Colon cancer is serious. Colon cancer is the second most populous cancer among men and women. It continues to affect the lives of those diagnosed and their families. It is estimated that more than 50,000 people will die from colon cancer this year. And this is just in the United States.
Not to sound too gloom and doom, but colon cancer symptoms are often ignored. There are a lot of misconceptions that make the disease spread rampantly. For starters, colon cancer is characterized as “man’s disease,” meaning it only affects men. This could be further from the truth. Women only trail men by colon cancer diagnosis by seven percent. This disease affects men and women almost equally, and men AND women should be cautious about it.
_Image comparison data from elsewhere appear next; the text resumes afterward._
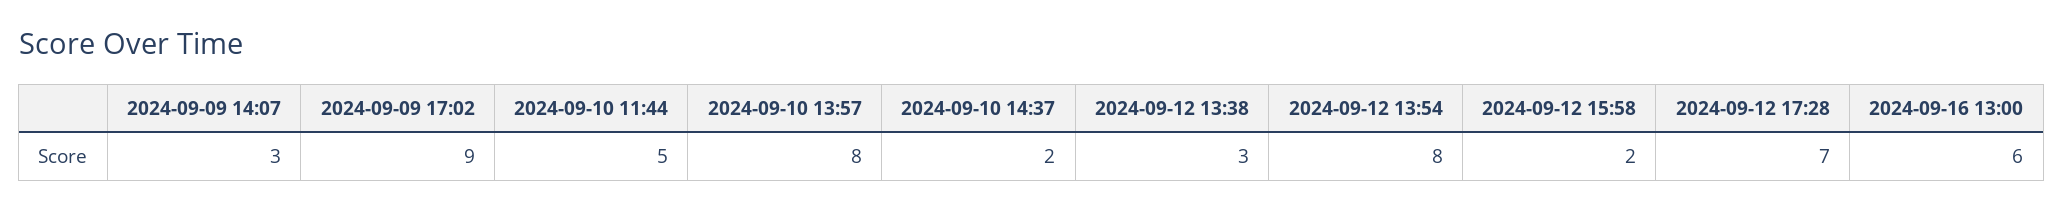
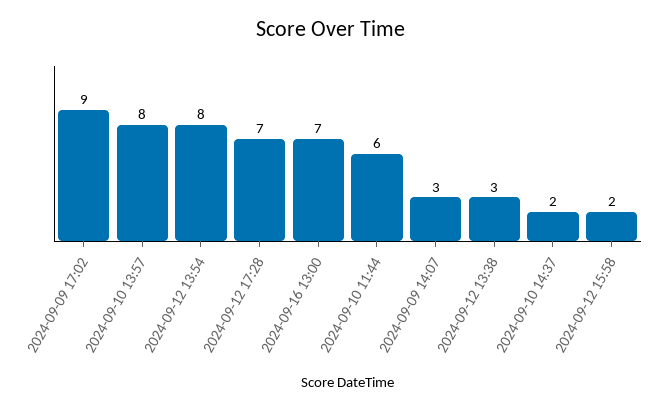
  {
    "2024-09-09 14:07": 3,
    "2024-09-09 17:02": 9,
-   "2024-09-10 11:44": 5,
+   "2024-09-10 11:44": 6,
    "2024-09-10 13:57": 8,
    "2024-09-10 14:37": 2,
    "2024-09-12 13:38": 3,
    "2024-09-12 13:54": 8,
    "2024-09-12 15:58": 2,
    "2024-09-12 17:28": 7,
-   "2024-09-16 13:00": 6
+   "2024-09-16 13:00": 7
  }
Colon cancer is cancer in the digestive tract. The cancer fuels tissue growth that cannot be controlled and form polyps in the large intestine. A polyp is a mucous growth. Most polyps are not cancerous but they can turn cancerous, which is why polyps are often removed when found. It can take years for a polyp to turn cancerous, so why the big deal? Well, when is the last time you have had your colon inspected?
The symptoms of colon cancer are often mistaken as another ailment or disease which makes it difficult to catch. Women who are pregnant are often not diagnosed with colon cancer because the symptoms- rectal bleeding, nausea, vomiting- are similar to pregnancy symptoms. If you ignore the symptoms for years (which is easy to do), you give more time for potential polyps to fester and grow into cancerous growths. Other symptoms are also easily explained away, such as constipation, stomach cramps and gas.
Colon cancer is fast growing and very difficult to treat, which is why it has a high fatality rate. That is why the medical community touts that “prevention is the best treatment.” No one wants to say that it is deadly if left undetected long enough, but that is the simple truth.
Prevention for colon cancer is simple: get regular screenings. Screenings generally take the form of a colonoscopy. A colonoscopy is when your doctor will use a long tube to examine the inside of your colon and rectum. Ouch. Thankfully, you shouldn’t feel or even remember the procedure, and many people complain that preparing for a colonoscopy is worse than the actual thing. Preparing for a colonoscopy can be torturous because you must remove any fecal matter from your colon, which often requires a clear liquid cleanse.
So when should you start getting a colonoscopy? Colon cancer incidents are higher the older you are. You should schedule your first colonoscopy at age 50.
If you are experiencing any symptoms, schedule a visit with your doc. Sure, it might be nothing. But it can also save your life.